[Work instructions]
1/ In the bank merger passage, starting at "As per the relevant" and ending at "being 58 years.", what does the text read like if you switch "superannuation" to "retirement"?
2/ According to the bank merger passage, on what date was Respondent No. 1 promoted as an officer in the Gauhati Bank?

[Passage to read]

——

1. On 9.6.1969, Respondent No. 1 was appointed
temporarily as an Assistant in Gauhati Bank. On
19.7.1969, the Central Bank (hereinafter referred to as "the
appellant Bank") along with other banks was nationalized.
As per the relevant Regulation, the age of superannuation
was fixed as 58 years in all Nationalized Banks including
the appellant Bank. On 1.8.1975, the Gauhati Bank was
merged with the Purbanchal Bank. The Scheme of
Amalgamation between the Gauhati Bank and the
Purbanchal Bank was not brought on record. Suffice it to
say, that the age of superannuation in the Purbanchal
Bank was also 58 years. Respondent No. 1, who had
meanwhile been confirmed in the Gauhati Bank, had been
promoted on 1.7.1975 as an officer in that Bank. On
amalgamation, respondent No. 1 thus became an officer of
the Purbanchal Bank with effect from 1.8.1975, the age of
superannuation being 58 years.

——

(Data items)
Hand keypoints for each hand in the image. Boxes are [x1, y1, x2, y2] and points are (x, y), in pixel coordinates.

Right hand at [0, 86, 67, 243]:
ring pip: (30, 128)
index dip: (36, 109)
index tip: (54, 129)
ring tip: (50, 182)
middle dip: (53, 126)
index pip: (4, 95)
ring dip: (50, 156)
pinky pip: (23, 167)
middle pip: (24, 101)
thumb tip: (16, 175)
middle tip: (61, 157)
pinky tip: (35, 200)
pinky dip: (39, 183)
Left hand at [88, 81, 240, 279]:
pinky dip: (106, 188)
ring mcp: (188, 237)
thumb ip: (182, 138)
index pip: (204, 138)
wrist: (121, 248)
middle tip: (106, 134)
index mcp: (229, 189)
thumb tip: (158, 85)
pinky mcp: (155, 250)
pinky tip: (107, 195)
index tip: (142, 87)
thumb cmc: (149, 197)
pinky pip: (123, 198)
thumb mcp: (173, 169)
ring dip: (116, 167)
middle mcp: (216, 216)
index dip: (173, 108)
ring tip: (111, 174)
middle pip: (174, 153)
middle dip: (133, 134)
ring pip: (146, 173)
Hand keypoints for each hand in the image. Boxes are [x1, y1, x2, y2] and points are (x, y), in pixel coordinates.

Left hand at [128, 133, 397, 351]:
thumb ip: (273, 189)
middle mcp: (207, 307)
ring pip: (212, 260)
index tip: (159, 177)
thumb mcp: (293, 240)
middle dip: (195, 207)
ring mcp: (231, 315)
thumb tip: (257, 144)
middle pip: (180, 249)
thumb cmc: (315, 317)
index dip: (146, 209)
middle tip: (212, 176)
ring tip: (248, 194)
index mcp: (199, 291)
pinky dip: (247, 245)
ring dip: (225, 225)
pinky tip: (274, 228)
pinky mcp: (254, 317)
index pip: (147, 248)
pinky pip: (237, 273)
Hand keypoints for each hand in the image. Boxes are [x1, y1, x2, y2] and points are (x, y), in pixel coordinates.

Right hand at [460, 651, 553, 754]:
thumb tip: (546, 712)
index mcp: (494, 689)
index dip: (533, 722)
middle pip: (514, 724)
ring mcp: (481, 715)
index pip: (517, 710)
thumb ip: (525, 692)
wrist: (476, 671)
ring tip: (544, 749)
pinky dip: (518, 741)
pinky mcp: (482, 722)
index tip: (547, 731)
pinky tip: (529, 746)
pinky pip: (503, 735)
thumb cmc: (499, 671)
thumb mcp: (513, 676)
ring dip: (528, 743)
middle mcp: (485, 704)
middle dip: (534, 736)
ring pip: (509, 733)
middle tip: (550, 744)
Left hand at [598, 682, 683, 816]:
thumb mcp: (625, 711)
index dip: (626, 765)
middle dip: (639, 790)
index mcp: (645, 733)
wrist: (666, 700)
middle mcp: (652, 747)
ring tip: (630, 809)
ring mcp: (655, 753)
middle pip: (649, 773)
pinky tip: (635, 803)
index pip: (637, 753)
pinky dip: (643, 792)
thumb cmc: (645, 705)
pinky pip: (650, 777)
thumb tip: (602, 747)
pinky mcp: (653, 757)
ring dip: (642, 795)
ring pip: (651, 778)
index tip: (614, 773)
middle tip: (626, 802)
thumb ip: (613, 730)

——

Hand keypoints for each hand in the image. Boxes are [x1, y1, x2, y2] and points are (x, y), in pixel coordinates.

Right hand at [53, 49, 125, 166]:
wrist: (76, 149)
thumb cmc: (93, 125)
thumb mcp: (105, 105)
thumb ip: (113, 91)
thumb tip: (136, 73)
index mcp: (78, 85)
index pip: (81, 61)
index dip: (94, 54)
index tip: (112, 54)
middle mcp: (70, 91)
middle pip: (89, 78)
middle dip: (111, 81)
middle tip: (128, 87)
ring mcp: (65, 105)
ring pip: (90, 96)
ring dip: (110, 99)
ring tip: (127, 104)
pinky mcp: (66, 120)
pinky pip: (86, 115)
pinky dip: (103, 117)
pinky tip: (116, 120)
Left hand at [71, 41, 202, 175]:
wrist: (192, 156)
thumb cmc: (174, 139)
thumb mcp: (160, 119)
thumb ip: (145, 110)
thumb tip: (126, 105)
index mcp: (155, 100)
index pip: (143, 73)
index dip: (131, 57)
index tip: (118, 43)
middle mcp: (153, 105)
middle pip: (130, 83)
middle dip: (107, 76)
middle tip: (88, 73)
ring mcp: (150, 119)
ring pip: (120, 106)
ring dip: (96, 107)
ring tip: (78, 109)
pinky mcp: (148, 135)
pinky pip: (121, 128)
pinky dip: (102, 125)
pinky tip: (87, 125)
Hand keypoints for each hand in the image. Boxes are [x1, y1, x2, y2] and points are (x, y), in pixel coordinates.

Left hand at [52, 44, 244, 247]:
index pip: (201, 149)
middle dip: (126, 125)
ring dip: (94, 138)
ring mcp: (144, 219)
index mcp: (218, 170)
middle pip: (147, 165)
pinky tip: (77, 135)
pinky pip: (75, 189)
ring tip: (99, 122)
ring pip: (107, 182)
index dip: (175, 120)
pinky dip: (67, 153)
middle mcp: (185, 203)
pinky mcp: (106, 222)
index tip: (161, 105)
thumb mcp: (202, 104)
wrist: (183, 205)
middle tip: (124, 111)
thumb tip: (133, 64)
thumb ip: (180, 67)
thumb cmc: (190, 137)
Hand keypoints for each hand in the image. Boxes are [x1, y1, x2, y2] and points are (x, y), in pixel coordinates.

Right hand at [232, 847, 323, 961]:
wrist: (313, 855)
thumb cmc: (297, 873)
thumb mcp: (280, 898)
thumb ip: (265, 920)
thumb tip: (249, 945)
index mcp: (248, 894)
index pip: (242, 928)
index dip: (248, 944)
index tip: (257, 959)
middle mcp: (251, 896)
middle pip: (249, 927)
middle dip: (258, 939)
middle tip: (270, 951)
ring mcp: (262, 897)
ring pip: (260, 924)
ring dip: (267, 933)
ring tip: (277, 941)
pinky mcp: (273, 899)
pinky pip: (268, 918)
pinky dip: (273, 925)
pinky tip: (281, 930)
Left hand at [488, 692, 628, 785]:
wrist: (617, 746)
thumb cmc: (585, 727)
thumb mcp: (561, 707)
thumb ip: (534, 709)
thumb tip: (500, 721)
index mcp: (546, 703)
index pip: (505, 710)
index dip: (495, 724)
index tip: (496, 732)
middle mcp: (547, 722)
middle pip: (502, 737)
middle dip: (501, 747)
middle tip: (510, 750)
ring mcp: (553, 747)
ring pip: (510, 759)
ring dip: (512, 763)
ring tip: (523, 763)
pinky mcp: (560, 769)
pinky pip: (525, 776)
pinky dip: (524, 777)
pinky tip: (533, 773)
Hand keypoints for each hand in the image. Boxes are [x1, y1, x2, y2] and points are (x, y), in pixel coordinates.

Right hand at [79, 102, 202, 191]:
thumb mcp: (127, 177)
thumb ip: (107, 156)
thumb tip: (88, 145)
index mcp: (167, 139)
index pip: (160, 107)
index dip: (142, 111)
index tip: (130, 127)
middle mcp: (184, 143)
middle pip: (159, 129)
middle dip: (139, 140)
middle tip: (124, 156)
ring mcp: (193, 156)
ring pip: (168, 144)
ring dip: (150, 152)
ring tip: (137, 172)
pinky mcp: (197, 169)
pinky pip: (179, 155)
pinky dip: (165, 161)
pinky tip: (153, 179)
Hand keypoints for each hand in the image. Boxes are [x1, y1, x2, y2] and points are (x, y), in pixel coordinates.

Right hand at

——

[Results for the exercise]
1/
As per the relevant Regulation, the age of retirement
was fixed as 58 years in all Nationalized Banks including
the appellant Bank. On 1.8.1975, the Gauhati Bank was
merged with the Purbanchal Bank. The Scheme of
Amalgamation between the Gauhati Bank and the
Purbanchal Bank was not brought on record. Suffice it to
say, that the age of retirement in the Purbanchal
Bank was also 58 years. Respondent No. 1, who had
meanwhile been confirmed in the Gauhati Bank, had been
promoted on 1.7.1975 as an officer in that Bank. On
amalgamation, respondent No. 1 thus became an officer of
the Purbanchal Bank with effect from 1.8.1975, the age of
retirement being 58 years.

2/ 1.7.1975